« Quelquefois je ne puis comprendre comment un autre peut l’aimer, ose l’aimer, quand je l’aime si uniquement, si profondément, si pleinement ; quand je ne connais rien, ne sais rien, n’ai rien qu’elle... »
Les souffrances du jeune Werther
est probablement la plus belle histoire d’amour écrite en langue allemande, aussi tragique et violente soit-elle. Dans le décor idyllique d’un petit village bourgeois, le jeune héros éponyme s’éprend d’une fille promise à un autre que lui, et le déroulement de cette histoire d’amour "triangulaire" est livré dans une longue correspondance qu’il entretient avec un ami. Composé essentiellement sous forme épistolaire, le récit se focalise principalement sur le point de vue du narrateur – en l'occurrence Werther – malgré l’intrusion d’un narrateur second dans les dernières pages du texte qui se présente comme l’éditeur qui a recueilli l’histoire tragique de Werther. Cette structure épistolaire plus intimiste a l’avantage d’offrir une proximité entre le narrateur et le lecteur et de permettre une meilleure identification aux sentiments qu’éprouve le personnage – ce qui pourrait en partie expliquer l’engouement extraordinaire qu’a suscité ce livre à sa sortie.
Récit profondément émouvant grâce à l’écriture à la fois tendre et passionnée du héros, qui se lance sans cesse dans des longues exaltations mélancoliques (fastidieuses pour certains), il garde néanmoins un caractère transgressif à bien des égards. Il aborde en effet des thèmes tabous liés à la passion destructrice d’un jeune homme envers une femme fiancée (puis mariée) mais contient surtout une apologie du suicide. Celui-ci est décrit, non pas comme une marque de faiblesse et de lâcheté devant l’adversité, mais un acte inévitable dont on est pas responsable lorsque « la nature ne trouve aucune issue pour sortir du labyrinthe des forces déréglées et contradictoires... » Idéologie immorale à l’époque, le narrateur finit néanmoins par l'appliquer à sa propre vie – déclenchant ensuite par phénomène de contagion une vague de suicides auprès des lecteurs et prouvant une fois de plus l’impact immense qu’une fiction peut avoir dans la vie réelle.
L’influence de ce livre s’étend bien plus au delà des lecteurs. Nous ne pouvons pas parler de ce roman sans le situer dans la littérature mondiale, car il peut être considéré (à juste titre) comme le livre qui a fondé le Romantisme, si nous pouvons l’entendre dans le sens médiéval d’un récit chevaleresque.

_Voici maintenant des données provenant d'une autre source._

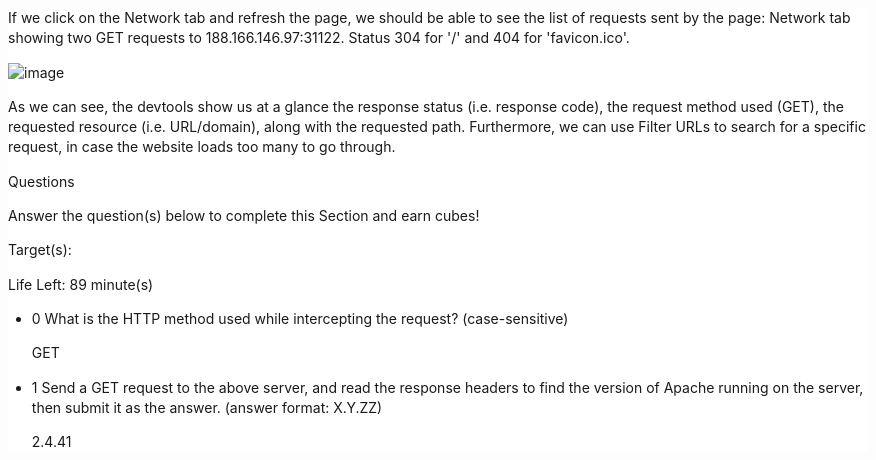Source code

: If we click on the Network tab and refresh the page, we should be able to see the list of requests sent by the page: Network tab showing two GET requests to 188.166.146.97:31122. Status 304 for '/' and 404 for 'favicon.ico'.

<img width="1010" height="208" alt="image" src="https://github.com/user-attachments/assets/72816e9d-226a-4ef0-80e8-d1b1a963b799" />

As we can see, the devtools show us at a glance the response status (i.e. response code), the request method used (GET), the requested resource (i.e. URL/domain), along with the requested path. Furthermore, we can use Filter URLs to search for a specific request, in case the website loads too many to go through.

Questions

Answer the question(s) below to complete this Section and earn cubes!

Target(s):

Life Left: 89 minute(s)

- 0 What is the HTTP method used while intercepting the request? (case-sensitive)

  GET

- 1 Send a GET request to the above server, and read the response headers to find the version of Apache running on the server, then submit it as the answer. (answer format: X.Y.ZZ)

  2.4.41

Werther a en effet tous les traits d’un jeune chevalier courtois médiéval, en proie à une passion dévorante face à une femme insaisissable et devient donc le premier modèle du héros romantique de l’histoire littéraire moderne. Soulignons également le rôle prépondérant de la nature dans ce texte : Miroir de l’intériorité de l’âme, elle est tantôt l’alliée du héros, tantôt un « monstre » lorsque qu’advient la désillusion, notion que l’on retrouve dans presque tous les grands textes romantiques, comme La chartreuse de Parme de Stendhal pour ne citer que celui-là. Enfin, l’insistance sur l’intériorité du personnage, l’idéalisation du sentiment amoureux, l’omniprésence de la mélancolie, de même que les nombreuses allusions bibliques et panthéistes et pour finir : la fin transcendante du héros – sont autant d’éléments qui font de ce livre l’un des plus grands textes romantiques de tous les temps.